When 25-year-old Soviet emigre pianist Youri Egorov made his New York debut last year, his playing created a stir among audiences and critics virtually unprecedented in recent years. How, many asked, could this virtuoso have been rejected recently in Fort Worth's Cliburn contest, only to have the captivated Texas citizenry come to his rescue with the monetary equivalent of the grand prize?
Saturday night's exciting debut here in an all-Chopin program at the Kennedy Center suggested a reason why. Egorov is not the note-perfect, play-it-safe sort of instrumentalist who scores the most points at today's contest. He is more than that. He is not satisfied merely to employ an extraordinary technique to produce what sounds like an exact computer readout of a composition. He reaches for the long harmonic and melodic line.
Exerting subtleties in dynamics and phrasing, he aims for the specific mood of a piece, instead of less meaningful generalities.
If this categorizes him as a romantic in a literalist age, it is no retrogression - for company, he has Horowitz, Richter and Rubinstein.
In fact, if there was any single pianist the recital brought to mind, it was the younger Cliburn - the one who never has fully developed as an interpreter, despite all the high hopes.

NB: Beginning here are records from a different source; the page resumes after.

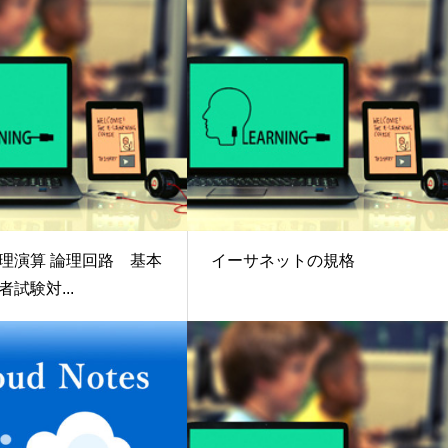
理演算 論理回路 基本
イーサネットの規格
試験対...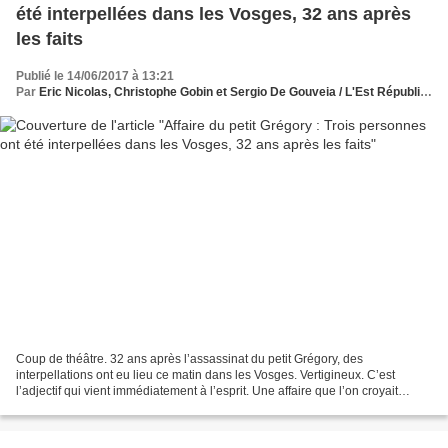
été interpellées dans les Vosges, 32 ans après
les faits
Publié le 14/06/2017 à 13:21
Par
Eric Nicolas, Christophe Gobin et Sergio De Gouveia / L'Est Républicain
Coup de théâtre. 32 ans après l’assassinat du petit Grégory, des
interpellations ont eu lieu ce matin dans les Vosges. Vertigineux. C’est
l’adjectif qui vient immédiatement à l’esprit. Une affaire que l’on croyait
appartenir au passé revient brutalement...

As a Chopin player, Egorov already has one prerequisite, a delicate, easy singing sound in the right hand. Also he has enormous range of sonority, without seeming to pound.
But sometimes he neglects the bass notes and fails to bring out those inner voices that give Chopin that special sense of danger lurking beneath the surface. Thus the G minor Ballade was not what it might have been. Also, he would occasionally underinterpret. The famed E major Etude sounded listless when it needed intensity. And sometimes the pedaling blurred the phenomenal articulation.
But much of the balance of the performing - the Fantasie, the second Scherzo, and many of the Etudes - made those Fort Worth judges look foolish. May Egorov continue to develop this way.